In order to manually run management NCN personalization, first gather the following information:
Field | Value | Description |
---|---|---|
cloneUrl |
https://api-gw-service-nmn.local/vcs/cray/csm-config-management.git |
CSM configuration repository |
commit |
Example: 5081c1ecea56002df41218ee39f6030c3eebdf27 |
CSM configuration commit hash |
name |
Example: csm-1.9.21 |
CSM configuration layer name |
playbook |
site.yml |
Default site-wide Ansible playbook for CSM |
Retrieve the commit in the repository to use for configuration. If changes have been made to the default branch that was imported during a CSM installation or upgrade, use the commit containing the changes.
If no changes have been made, then the latest commit on the default branch for this version of CSM should be used.
(ncn-mw#
) Find the commit in the cray-product-catalog
ConfigMap for the current version of CSM. For example:
kubectl -n services get cm cray-product-catalog -o jsonpath='{.data.csm}'
Look for something similar to the following in the output:
1.2.0:
configuration:
clone_url: https://vcs.cmn.SYSTEM_DOMAIN_NAME/vcs/cray/csm-config-management.git
commit: 43ecfa8236bed625b54325ebb70916f55884b3a4
import_branch: cray/csm/1.9.24
import_date: 2021-07-28 03:26:01.869501
ssh_url: git@vcs.cmn.SYSTEM_DOMAIN_NAME:cray/csm-config-management.git
The commit will be different for each system and version of CSM. For
this example, it is 43ecfa8236bed625b54325ebb70916f55884b3a4
.
Craft a new configuration layer entry for the new CSM.
{
"name": "csm-<version>",
"cloneUrl": "https://api-gw-service-nmn.local/vcs/cray/csm-config-management.git",
"playbook": "site.yml",
"commit": "<retrieved git commit ID>"
}
Create or update the NCN personalization configuration in CFS.
NOTE
The CSM configuration layer MUST be the first layer in the NCN personalization CFS configuration.

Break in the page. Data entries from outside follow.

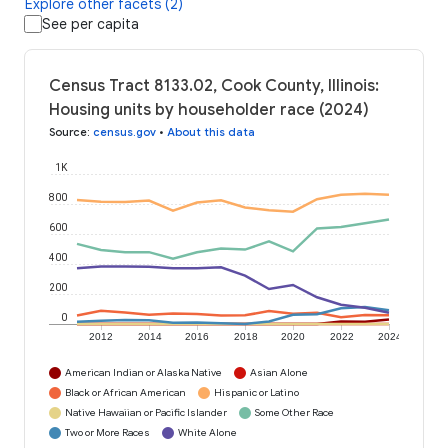
Explore other facets (2)
See per capita
Census Tract 8133.02, Cook County, Illinois:
Housing units by householder race (2024)
Source
:
census.gov
•
About this data
1K
800
600
400
200
0
2012
2014
2016
2018
2020
2022
2024
American Indian or Alaska Native
Asian Alone
Black or African American
Hispanic or Latino
Native Hawaiian or Pacific Islander
Some Other Race
Two or More Races
White Alone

Follow the option that applies to the current situation:
If a CSM fresh install is being performed, then create a management NCN personalization CFS configuration.
Create a CFS configuration whose only layer is the CSM configuration layer, using the JSON from the previous step. See Perform NCN Personalization.
Otherwise, update the existing management NCN personalization CFS configuration, replacing the existing CSM configuration layer with the JSON from the previous step. See Perform NCN Personalization.